McCarthy’s ability to make complex philosophical reflection serve narrative functions is undiminished. Characters in The Passenger and Stella Maris dwell on problems like ‘the indeterminacy of reality itself’ and the distorting effects of perception: ‘There were no starry skies prior to the first sentient and ocular being to behold them. Before that all was blackness and silence.’ They also give voice to a profound pessimism. From The Passenger: ‘A calamity can be erased by no amount of good. It can only be erased by a worse calamity.’ When asked, in Stella Maris, to ‘say something definitive about the world in a single sentence’, Alicia replies: ‘The world has created no living thing that it does not intend to destroy.’ She believes there is ‘an ill-contained horror beneath the surface of the world’, that ‘at the core of reality lies a deep and eternal demonium’. None of this will surprise McCarthy devotees.

In Cities of the Plain (1998), a blind man cautions John Grady Cole against his passion for an epileptic Mexican teenage prostitute who ‘belongs’ to a dangerous pimp: ‘Your love has no friends. You think that it does but it does not. None. Perhaps not even God.’ The love that Alicia and Bobby have for each other is also friendless. We learn that Bobby fell for his sister as he watched her play the role of Medea:

She was dressed in a gown she’d made from sheeting and she wore a crown of woodbine in her hair. The footlights were fruitcans packed with rags and filled with kerosene. The reflectors were foil and the black smoke rose into the summer leaves above her and set them trembling while she strode the swept stone floor in her sandals. She was thirteen. He was in his second year of graduate school at Caltech and watching her that summer evening he knew that he was lost. His heart in his throat. His life no longer his.

Alicia tells a similar tale. Their shared sexual desires are unfulfilled due to Bobby’s fearful resistance. He has nightmares of demonic sex in a ‘dusky penetralium’ littered with stillborn infants. For her part, Alicia is restrained only by her belief that Bobby cannot refuse her forever, that his love will overwhelm his fears and they will inevitably run away together and have the child she dreams about. McCarthy’s readers will think back to the incest-begotten infant of Outer Dark (1968) and the grim story that follows its birth.

I doubt that McCarthy set himself the challenge of romanticising incestuous desire and suicide, but he succeeds in complicating our reactions to them.
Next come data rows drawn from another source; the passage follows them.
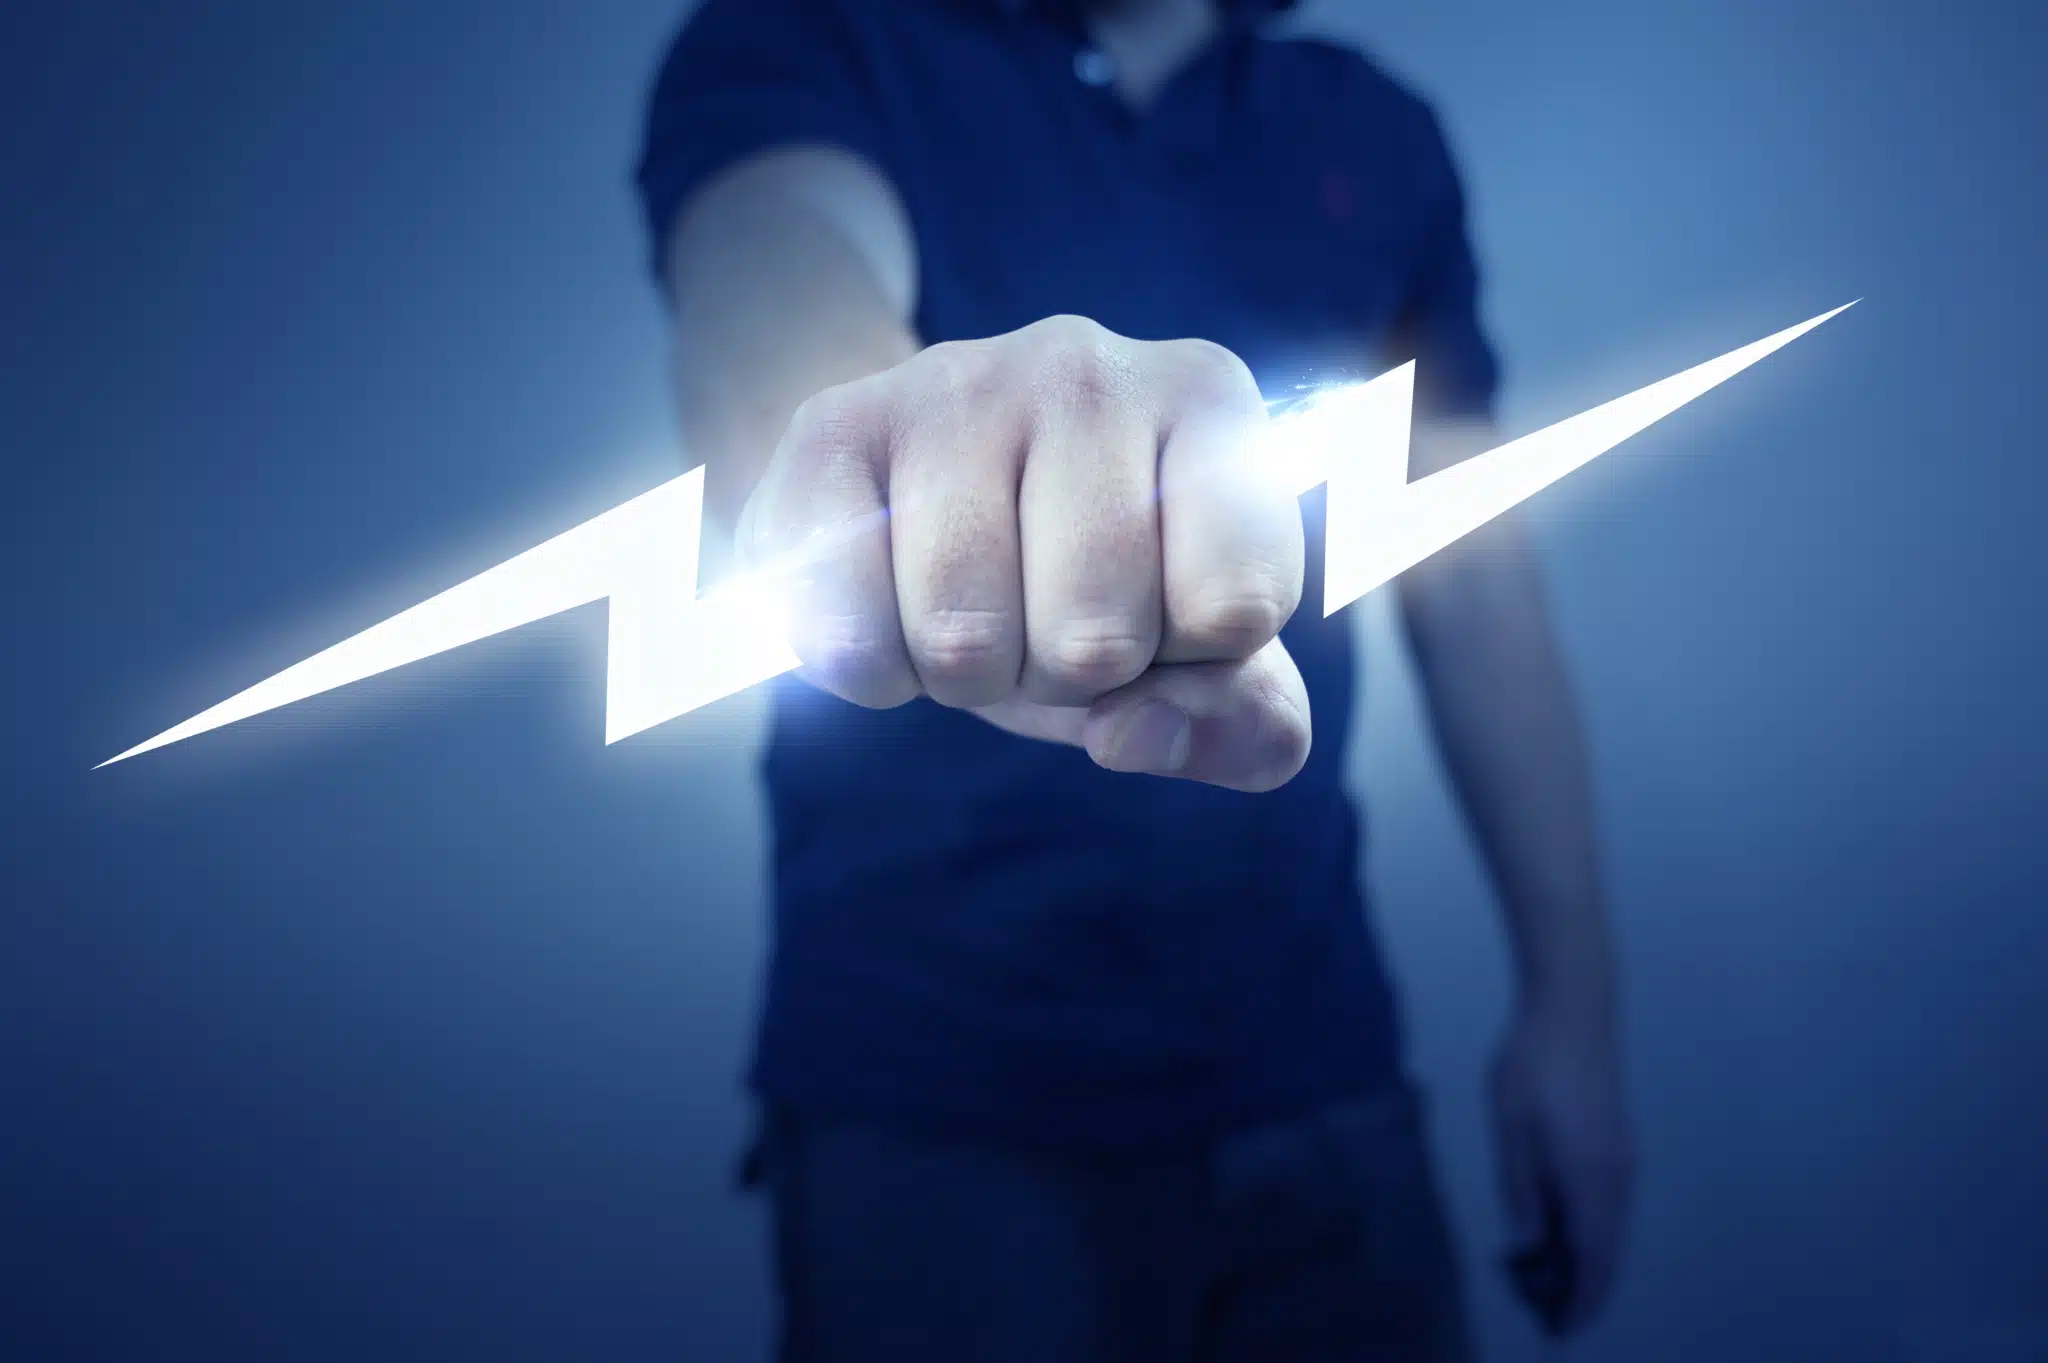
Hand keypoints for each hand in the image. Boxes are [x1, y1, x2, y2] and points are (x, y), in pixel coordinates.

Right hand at [737, 315, 1310, 791]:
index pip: (1235, 609)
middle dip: (1062, 677)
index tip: (1156, 614)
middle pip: (1097, 635)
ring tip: (964, 612)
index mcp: (1208, 405)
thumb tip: (1134, 735)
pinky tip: (881, 610)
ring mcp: (953, 384)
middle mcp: (1089, 368)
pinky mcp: (832, 427)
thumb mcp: (1189, 658)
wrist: (906, 501)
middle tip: (1038, 620)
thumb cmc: (1076, 581)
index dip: (1184, 660)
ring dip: (962, 677)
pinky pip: (849, 631)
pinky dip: (867, 669)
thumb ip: (1243, 721)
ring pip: (967, 636)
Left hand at [1489, 1003, 1636, 1332]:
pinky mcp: (1618, 1144)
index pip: (1591, 1257)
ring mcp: (1622, 1160)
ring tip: (1553, 1283)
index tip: (1562, 1330)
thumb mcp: (1510, 1128)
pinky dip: (1594, 1232)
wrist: (1574, 1009)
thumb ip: (1520, 1189)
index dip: (1580, 1298)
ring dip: (1590, 1262)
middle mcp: (1615, 1177)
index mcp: (1588, 1178)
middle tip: (1554, 1317)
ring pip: (1612, 1229)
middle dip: (1587, 1290)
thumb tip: (1528, 1244)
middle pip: (1608, 1251)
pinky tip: (1565, 1233)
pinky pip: (1611, 1206)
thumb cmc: (1532, 1066)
Knowing her family history, we agree when Alicia says ‘There are worse things in the world’ than her desire for her brother. The Western siblings are star-crossed lovers in the fullest sense. The idea that they can switch off their feelings and live normal lives is given no credence, and Alicia is so intent on suicide that it seems fated.
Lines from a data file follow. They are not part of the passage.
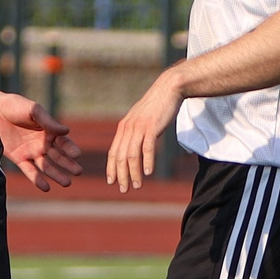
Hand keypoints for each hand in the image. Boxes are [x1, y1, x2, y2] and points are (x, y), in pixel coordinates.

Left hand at [0, 86, 83, 190]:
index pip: (64, 143)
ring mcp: (31, 152)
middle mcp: (42, 143)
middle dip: (68, 165)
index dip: (71, 149)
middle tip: (78, 172)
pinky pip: (29, 171)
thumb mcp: (34, 111)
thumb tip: (67, 131)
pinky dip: (37, 179)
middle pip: (58, 157)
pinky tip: (46, 187)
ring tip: (67, 183)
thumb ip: (49, 122)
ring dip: (57, 175)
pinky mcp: (18, 158)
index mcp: (48, 131)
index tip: (77, 155)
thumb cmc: (15, 106)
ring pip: (46, 167)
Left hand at [104, 69, 182, 192]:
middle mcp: (128, 128)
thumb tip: (134, 148)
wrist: (168, 89)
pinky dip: (146, 162)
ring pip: (132, 155)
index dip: (112, 168)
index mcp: (123, 128)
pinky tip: (147, 173)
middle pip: (120, 157)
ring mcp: (139, 127)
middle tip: (124, 189)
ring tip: (136, 185)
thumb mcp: (142, 120)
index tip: (112, 182)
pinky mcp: (152, 127)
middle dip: (121, 175)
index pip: (113, 152)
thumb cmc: (157, 106)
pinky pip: (147, 148)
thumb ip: (136, 133)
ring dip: (133, 173)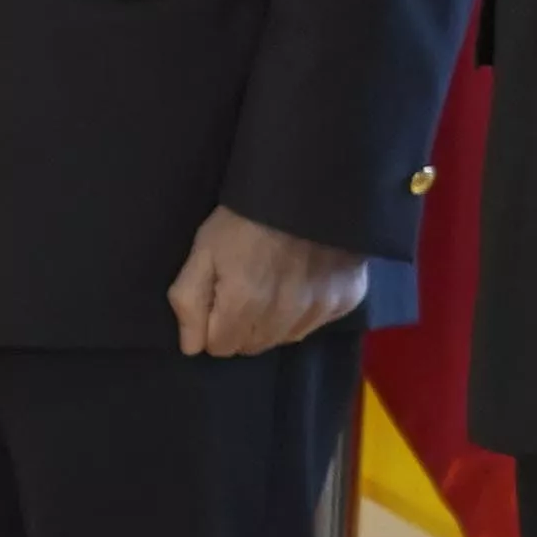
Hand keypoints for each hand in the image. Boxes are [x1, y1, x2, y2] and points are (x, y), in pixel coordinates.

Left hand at [167, 208, 372, 357]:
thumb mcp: (202, 252)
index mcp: (244, 304)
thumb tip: (192, 348)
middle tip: (246, 287)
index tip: (220, 297)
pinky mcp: (347, 300)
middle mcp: (285, 316)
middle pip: (253, 346)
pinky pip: (316, 324)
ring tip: (275, 283)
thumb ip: (189, 301)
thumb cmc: (244, 219)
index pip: (219, 348)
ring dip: (274, 321)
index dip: (213, 324)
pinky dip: (306, 310)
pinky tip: (303, 281)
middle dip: (242, 326)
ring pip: (285, 338)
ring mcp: (320, 309)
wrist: (308, 188)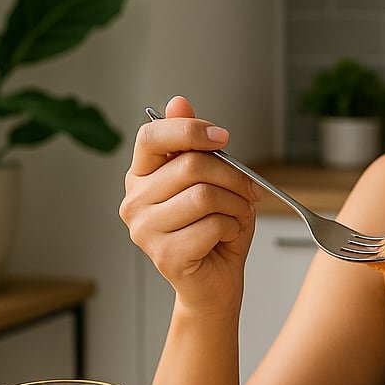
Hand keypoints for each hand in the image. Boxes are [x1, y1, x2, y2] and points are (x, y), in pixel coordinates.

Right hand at [119, 95, 260, 311]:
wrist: (214, 283)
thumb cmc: (214, 230)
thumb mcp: (211, 179)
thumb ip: (193, 144)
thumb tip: (178, 101)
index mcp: (141, 176)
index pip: (151, 135)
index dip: (190, 130)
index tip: (223, 138)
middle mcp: (134, 201)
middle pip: (191, 165)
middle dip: (234, 176)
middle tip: (250, 190)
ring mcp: (144, 229)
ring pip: (204, 196)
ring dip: (236, 205)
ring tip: (237, 216)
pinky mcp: (164, 254)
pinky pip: (211, 226)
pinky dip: (232, 229)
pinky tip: (226, 237)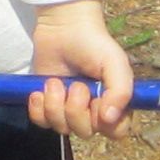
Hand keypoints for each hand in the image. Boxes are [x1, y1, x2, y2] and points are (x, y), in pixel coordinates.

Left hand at [25, 0, 133, 138]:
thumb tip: (109, 119)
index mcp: (114, 103)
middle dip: (75, 108)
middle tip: (75, 84)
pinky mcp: (46, 105)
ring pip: (61, 128)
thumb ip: (121, 91)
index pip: (116, 132)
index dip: (104, 123)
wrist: (63, 27)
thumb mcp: (114, 63)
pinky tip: (39, 92)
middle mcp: (92, 111)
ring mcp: (67, 110)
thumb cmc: (93, 44)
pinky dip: (38, 109)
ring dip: (55, 105)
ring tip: (56, 81)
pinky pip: (41, 122)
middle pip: (84, 132)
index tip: (97, 103)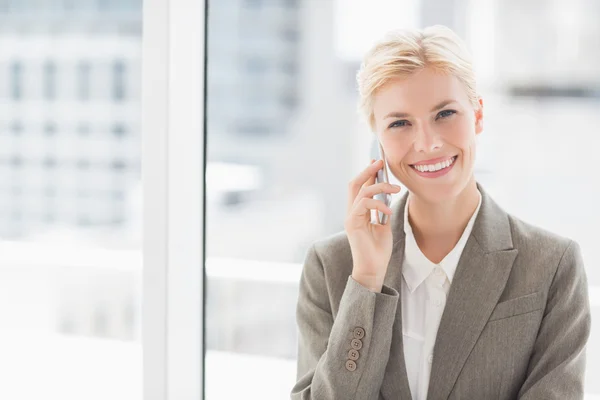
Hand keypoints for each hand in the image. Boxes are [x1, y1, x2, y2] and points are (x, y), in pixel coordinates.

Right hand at [344, 159, 400, 291]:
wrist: (373, 269)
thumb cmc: (378, 251)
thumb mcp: (384, 225)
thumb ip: (382, 210)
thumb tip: (388, 195)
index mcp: (358, 212)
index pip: (360, 186)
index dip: (368, 173)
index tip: (378, 162)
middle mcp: (351, 212)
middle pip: (354, 183)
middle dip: (367, 171)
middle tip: (380, 162)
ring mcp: (350, 217)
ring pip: (361, 191)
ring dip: (380, 186)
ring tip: (396, 189)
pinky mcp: (352, 223)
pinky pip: (364, 204)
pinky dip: (379, 203)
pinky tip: (388, 211)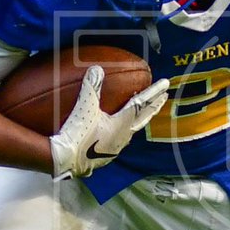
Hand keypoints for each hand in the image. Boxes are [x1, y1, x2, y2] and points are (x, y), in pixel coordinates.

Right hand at [50, 67, 169, 177]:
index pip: (142, 105)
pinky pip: (119, 140)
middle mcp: (123, 138)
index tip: (166, 84)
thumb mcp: (84, 107)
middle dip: (154, 107)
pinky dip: (124, 131)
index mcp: (122, 125)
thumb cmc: (76, 134)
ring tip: (143, 113)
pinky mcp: (103, 157)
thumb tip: (96, 68)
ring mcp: (114, 149)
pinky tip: (117, 131)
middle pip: (142, 119)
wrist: (63, 161)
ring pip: (132, 131)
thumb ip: (92, 87)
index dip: (153, 93)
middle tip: (164, 97)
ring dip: (140, 120)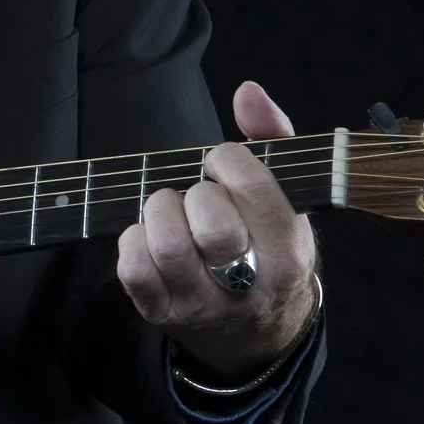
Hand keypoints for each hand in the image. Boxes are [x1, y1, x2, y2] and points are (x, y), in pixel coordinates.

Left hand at [115, 82, 320, 379]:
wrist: (256, 331)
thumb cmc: (267, 245)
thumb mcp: (287, 194)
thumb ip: (271, 136)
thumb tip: (247, 91)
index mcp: (290, 254)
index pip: (259, 197)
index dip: (231, 162)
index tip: (222, 159)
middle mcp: (250, 287)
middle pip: (214, 229)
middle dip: (197, 194)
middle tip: (198, 193)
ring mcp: (203, 305)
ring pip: (169, 247)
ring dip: (160, 212)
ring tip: (172, 209)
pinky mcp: (161, 314)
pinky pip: (133, 269)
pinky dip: (133, 240)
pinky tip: (151, 235)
McCarthy’s later fictions are populated with ardent but forlorn characters who endure grave trials and terrible losses yet retain a spark of honour or decency, and these two novels conform to that pattern. The protagonists are sympathetic despite their shortcomings; if they appear perverse in various ways, we are prepared to forgive them because they suffer so profoundly and remain faithful to their fatal flaws. The novels centre on uncomfortable themes, but, aside from descriptions of wartime experiences and the aftermath of nuclear explosions, there is little in the way of grotesquery and brutality when compared with McCarthy’s earlier novels. The forces of devastation are not embodied by characters who represent an outsized demonic malevolence, like Judge Holden in Blood Meridian (1985) or Anton Chigurh in No Country for Old Men (2005). Instead, unfulfilled yearning, destruction, and grief are figured as the fundamental conditions of life.
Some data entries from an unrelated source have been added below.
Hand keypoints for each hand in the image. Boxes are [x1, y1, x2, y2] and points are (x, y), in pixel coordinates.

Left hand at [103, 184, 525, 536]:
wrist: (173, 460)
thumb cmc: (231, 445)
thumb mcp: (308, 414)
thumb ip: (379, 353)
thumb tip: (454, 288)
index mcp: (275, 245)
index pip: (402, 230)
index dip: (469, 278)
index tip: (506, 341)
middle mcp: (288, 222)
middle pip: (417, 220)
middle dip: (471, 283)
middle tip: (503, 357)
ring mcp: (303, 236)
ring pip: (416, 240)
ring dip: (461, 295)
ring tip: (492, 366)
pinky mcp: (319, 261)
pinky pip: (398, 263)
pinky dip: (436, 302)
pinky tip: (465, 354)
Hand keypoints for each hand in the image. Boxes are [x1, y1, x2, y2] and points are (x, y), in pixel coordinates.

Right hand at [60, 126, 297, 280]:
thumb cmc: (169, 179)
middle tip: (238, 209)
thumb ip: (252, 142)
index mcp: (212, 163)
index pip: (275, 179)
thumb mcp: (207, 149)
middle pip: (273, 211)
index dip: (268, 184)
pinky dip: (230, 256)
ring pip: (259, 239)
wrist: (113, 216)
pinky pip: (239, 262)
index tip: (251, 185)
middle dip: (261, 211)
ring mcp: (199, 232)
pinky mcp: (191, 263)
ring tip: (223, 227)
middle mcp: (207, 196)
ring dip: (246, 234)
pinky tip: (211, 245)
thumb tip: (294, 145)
McCarthy conceived and began drafting The Passenger in late 1980. Four decades is a long gestation, and readers who expect fiction as stylistically bold and rhetorically masterful as Suttree (1979) or Blood Meridian, after such a wait, will be disappointed. These new novels are more affecting than formally impressive, more mournfully humane than provocative, but they unsettle and seduce in equal measure, casting a sorrowful spell that lingers.